Oh, and there are RGB LEDs. LEDs on the front “X” and the logo. The orange strips are part of the card, so the card isn’t perfectly neutral like their latest mobos, which would have been my preference. Of course, RGB LEDs allows you to pick a color -- there is no rule you must go Rainbow Bright 24/7.
For power, the Aorus demands 6+8 pin connectors.
Finally, numbers. The Aorus is beefed up over the base RX 580 model, going up to1425MHz boost clock vs the base boost clock of 1340MHz. But then Aorus has an OC mode that gives it a little nudge up to 1439MHz. So another 14MHz, which puts it 99MHz over stock. A little strange the OC is only 1% compared to the much healthier boost clock gain.
In our quick tests on Firestrike, the Aorus RX 580 is about a 8% step up from the RX 480 base model edition -- 11,187 vs 10,343 or 7.544% to be precise.
Now, this was using the Aorus boost clock of 1425MHz, not 1439MHz -- the prerelease software wasn’t letting us get that last 1% but, based on the numbers we’re seeing, I’m not expecting GPU steroids or anything.
As for real world gaming at 1080p resolutions, we saw a 5-10FPS increase in Overwatch and Battlefield. This was using an i5-6600 CPU in our budget gaming rig, which is a better fit for this card.
The real story of the Aorus is cooling. During a temp test, the stock RX 480 went from 78c for the first minute to 81c in about 3 minutes.
The Aorus RX 580, however, started around 61c and slowly went up to 71c where it stayed. And it did it with barely any noise.
It clearly hits these numbers because the 2.5 slot design, 100mm fans and extra thick heatsink. The Aorus model stayed pretty much 10 degrees cooler than reference and much quieter. Since the fans ramp up and down depending on temps, it’s barely audible most of the time.

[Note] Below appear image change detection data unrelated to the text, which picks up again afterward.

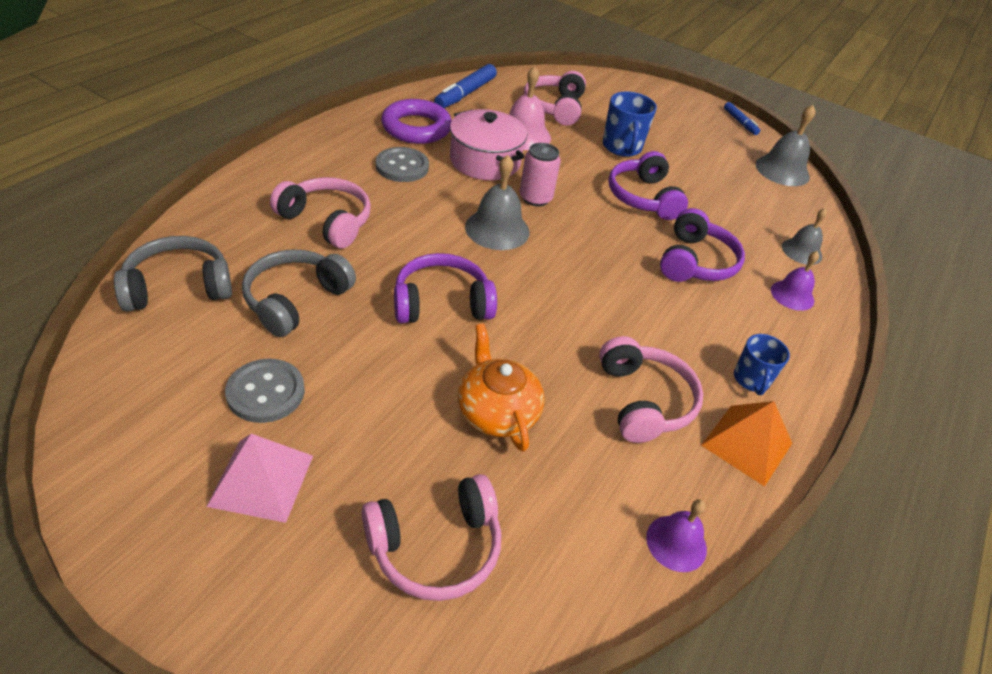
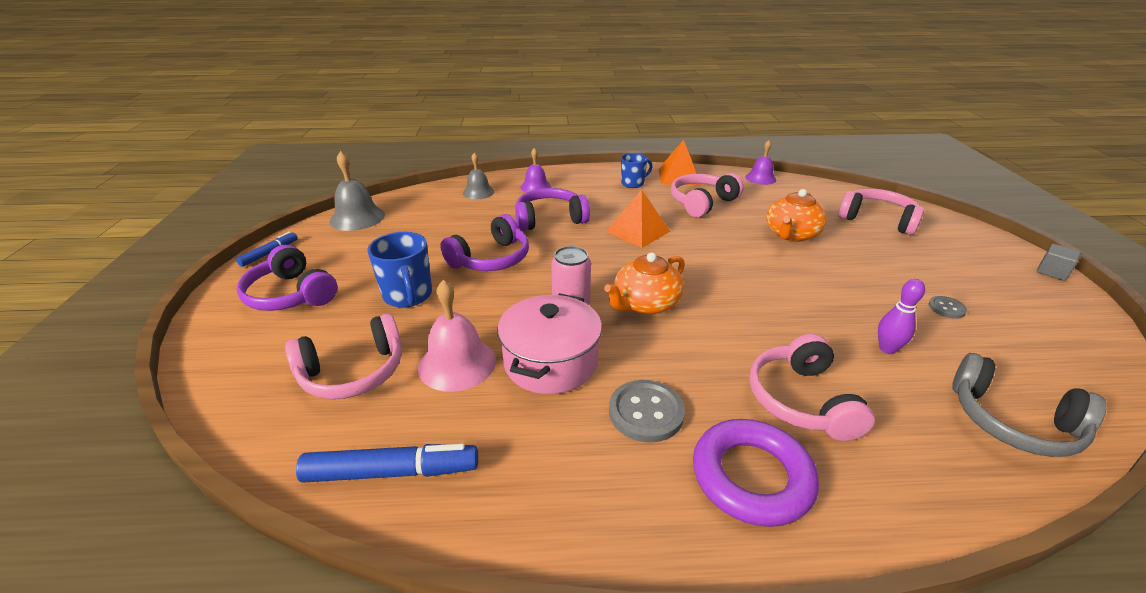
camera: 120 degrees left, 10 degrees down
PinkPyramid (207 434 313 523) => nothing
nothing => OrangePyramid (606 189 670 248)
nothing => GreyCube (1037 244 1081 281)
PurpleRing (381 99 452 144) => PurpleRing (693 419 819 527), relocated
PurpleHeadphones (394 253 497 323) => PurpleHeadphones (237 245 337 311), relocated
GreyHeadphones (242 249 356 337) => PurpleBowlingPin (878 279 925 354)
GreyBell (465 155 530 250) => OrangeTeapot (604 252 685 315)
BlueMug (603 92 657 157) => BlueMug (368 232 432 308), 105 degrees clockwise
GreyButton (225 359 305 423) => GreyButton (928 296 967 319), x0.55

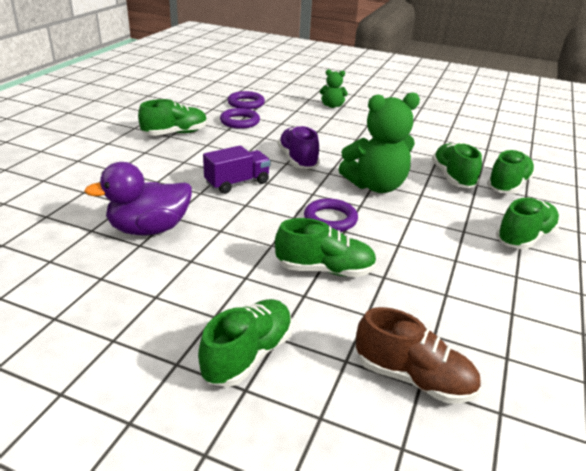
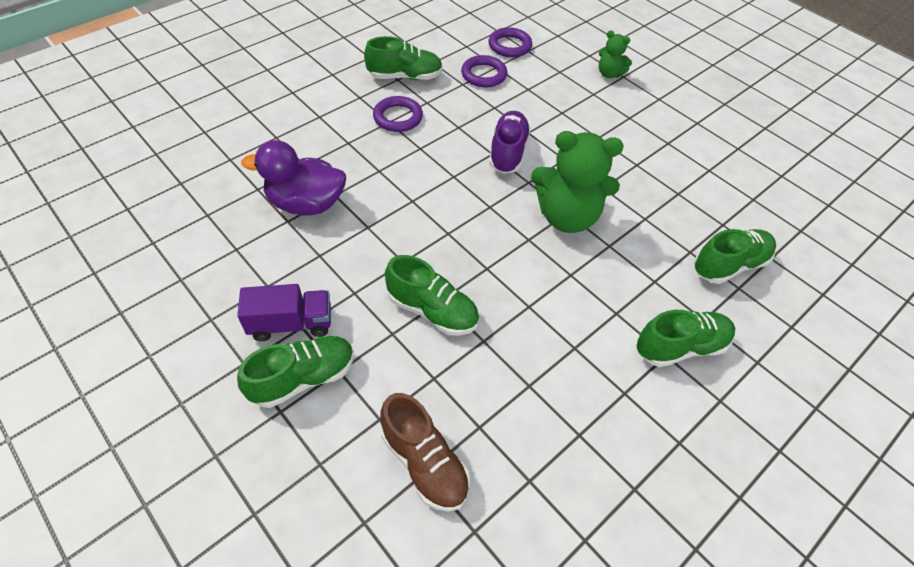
camera: 25 degrees right, 20 degrees up
GreenShoe (432 143 482 188) => nothing
PurpleTruck (203 146 271 194) => PurpleTruck (237 284 331 341), relocated
PurpleRing (304 198 358 232) => PurpleRing (373 96 423 132), relocated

It’s pretty easy to say the cooling is well beyond what this card would need in normal circumstances. The best RX480 overclocks with custom liquid cooling get another 60MHz out of the RX 580 for 1500MHz. And that’s kinda-not-really stable. So it’s pretty safe to say the Aorus is taking the Polaris chip about as far as it can go.
Overall, seeing a 10% increase from a base RX 480 to an OC RX 580 isn’t going to get RX 480 owners upgrading. Instead, the RX 580 is a tweaked RX 480 to improve performance for people looking to get into the AMD game.
The Aorus RX 580 OC version is definitely putting up some serious competition to the other Radeon models hitting the market. Even though the OC numbers aren't groundbreaking, the Aorus design clearly does justice to the Radeon chip and the thermal performance and noise levels make the couple extra bucks for the Aorus worth it. Now where's that Aorus Vega action?